Home mortgage means a method to finance buying a dwelling. When you want to buy a home you have to obtain (if not buying all cash) a loan and that is known as mortgage. The institution which lends you the money for the mortgage is called the lender.
When you buy a dwelling the per month repayments you have to make to the lender or a bank is called the monthly mortgage payment. The interest rate that is attached to the mortgage is known as the mortgage interest rate. The time it requires for somebody to pay back a mortgage is called the term.
There are two popular mortgage loan terms in the US, 15 year and 30 year. You have the option to decide which payback term to apply for. The term is the number of years the lender will give you to pay back the loan. At the end of the term you own the home.

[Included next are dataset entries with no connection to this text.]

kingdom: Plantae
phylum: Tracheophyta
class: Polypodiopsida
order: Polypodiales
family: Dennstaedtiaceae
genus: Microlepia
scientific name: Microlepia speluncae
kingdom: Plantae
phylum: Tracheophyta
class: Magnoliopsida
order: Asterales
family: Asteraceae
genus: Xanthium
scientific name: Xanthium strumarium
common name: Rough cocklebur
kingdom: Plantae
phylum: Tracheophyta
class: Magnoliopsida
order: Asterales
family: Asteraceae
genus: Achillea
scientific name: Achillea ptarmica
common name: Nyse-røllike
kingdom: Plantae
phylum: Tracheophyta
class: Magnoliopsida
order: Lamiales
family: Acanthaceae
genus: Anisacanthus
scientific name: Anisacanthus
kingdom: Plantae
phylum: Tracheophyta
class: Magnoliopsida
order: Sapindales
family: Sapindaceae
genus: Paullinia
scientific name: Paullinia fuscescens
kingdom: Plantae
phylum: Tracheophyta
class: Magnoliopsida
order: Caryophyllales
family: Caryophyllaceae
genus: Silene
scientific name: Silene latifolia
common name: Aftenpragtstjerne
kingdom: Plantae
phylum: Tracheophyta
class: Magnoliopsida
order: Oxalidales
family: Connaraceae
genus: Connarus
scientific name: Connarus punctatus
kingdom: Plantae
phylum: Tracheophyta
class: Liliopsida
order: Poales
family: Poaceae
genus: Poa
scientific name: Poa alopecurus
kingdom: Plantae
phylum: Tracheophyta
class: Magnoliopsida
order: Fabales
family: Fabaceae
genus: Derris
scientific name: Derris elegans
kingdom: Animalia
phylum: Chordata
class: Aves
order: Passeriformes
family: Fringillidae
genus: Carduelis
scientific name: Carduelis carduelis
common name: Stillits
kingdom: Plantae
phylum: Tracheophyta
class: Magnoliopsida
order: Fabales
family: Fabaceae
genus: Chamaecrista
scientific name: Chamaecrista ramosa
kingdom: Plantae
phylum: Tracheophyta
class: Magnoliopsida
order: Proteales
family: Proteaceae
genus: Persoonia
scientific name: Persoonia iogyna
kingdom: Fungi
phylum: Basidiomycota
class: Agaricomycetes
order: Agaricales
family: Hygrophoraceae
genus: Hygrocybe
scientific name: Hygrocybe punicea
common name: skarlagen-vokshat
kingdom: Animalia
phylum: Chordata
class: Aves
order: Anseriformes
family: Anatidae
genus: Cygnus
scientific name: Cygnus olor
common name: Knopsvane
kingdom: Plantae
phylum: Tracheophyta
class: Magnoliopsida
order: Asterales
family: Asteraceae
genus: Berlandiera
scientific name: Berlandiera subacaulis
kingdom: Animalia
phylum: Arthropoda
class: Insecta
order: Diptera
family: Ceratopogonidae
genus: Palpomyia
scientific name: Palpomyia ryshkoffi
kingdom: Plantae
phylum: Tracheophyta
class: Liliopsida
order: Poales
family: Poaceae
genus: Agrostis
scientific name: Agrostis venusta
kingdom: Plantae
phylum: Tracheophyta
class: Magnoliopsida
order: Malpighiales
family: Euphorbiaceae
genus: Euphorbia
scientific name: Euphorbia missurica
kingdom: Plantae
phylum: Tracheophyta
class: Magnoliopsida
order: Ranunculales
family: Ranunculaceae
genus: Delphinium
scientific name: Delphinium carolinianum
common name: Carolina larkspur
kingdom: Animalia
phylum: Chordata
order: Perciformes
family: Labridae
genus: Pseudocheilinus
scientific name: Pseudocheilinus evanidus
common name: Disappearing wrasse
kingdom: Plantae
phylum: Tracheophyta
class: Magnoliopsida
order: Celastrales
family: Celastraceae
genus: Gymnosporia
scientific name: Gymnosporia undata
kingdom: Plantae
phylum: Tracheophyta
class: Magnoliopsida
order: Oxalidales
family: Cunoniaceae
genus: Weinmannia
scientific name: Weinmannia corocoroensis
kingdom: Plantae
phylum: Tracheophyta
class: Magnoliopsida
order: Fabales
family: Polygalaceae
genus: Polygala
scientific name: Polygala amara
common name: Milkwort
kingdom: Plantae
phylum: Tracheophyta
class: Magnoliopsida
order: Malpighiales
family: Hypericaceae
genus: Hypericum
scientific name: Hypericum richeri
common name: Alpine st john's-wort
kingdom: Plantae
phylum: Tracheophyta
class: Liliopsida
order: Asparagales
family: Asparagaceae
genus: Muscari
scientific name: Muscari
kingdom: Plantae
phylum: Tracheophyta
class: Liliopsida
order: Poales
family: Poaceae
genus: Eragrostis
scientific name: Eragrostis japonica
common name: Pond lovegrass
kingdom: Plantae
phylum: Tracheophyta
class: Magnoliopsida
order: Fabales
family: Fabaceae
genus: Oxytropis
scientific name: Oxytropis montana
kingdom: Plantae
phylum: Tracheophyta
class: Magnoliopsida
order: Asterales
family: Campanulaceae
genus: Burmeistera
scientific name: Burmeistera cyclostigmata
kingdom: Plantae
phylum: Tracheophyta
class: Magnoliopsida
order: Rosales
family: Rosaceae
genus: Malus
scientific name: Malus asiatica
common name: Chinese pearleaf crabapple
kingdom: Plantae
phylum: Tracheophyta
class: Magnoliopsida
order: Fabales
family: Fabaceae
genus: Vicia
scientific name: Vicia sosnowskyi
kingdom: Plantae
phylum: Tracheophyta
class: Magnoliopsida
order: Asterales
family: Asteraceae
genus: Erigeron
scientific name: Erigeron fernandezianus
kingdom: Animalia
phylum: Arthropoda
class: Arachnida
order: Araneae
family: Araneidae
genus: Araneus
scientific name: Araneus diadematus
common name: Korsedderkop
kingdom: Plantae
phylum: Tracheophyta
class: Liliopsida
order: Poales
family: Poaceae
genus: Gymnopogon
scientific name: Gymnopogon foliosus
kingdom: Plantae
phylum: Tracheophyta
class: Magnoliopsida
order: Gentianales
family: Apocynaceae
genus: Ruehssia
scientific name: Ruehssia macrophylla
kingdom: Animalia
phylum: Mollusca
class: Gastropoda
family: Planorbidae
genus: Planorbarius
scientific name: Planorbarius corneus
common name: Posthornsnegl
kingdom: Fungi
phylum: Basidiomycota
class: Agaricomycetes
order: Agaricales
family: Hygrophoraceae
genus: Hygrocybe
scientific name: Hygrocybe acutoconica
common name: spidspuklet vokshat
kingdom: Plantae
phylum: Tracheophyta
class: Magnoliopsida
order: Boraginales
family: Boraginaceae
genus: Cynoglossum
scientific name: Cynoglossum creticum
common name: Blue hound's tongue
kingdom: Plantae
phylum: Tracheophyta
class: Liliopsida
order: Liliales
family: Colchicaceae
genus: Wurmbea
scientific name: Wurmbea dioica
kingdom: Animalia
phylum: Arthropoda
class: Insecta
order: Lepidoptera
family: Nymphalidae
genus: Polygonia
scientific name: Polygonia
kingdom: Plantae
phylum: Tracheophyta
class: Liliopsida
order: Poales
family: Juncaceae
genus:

The 30 year term loans are usually easier to qualify for and the monthly payments are comparatively lower. You can pay a little extra each month with a 30 year mortgage duration if you so decide. You save a modest amount more in interest that can make it much easier for you to finish paying off earlier than the 30 year term.
The good thing about a 15 year loan term is that it saves you 15 years of interest in the long run and the mortgage is paid off in half the period. The draw back of a 15 year mortgage term is that the monthly payments are larger. There is less flexibility in 15 year loan than there is with a 30 year term. But if you are capable and can afford then take the 15 year term. You save a bundle on the interest and have your home paid off in half the time.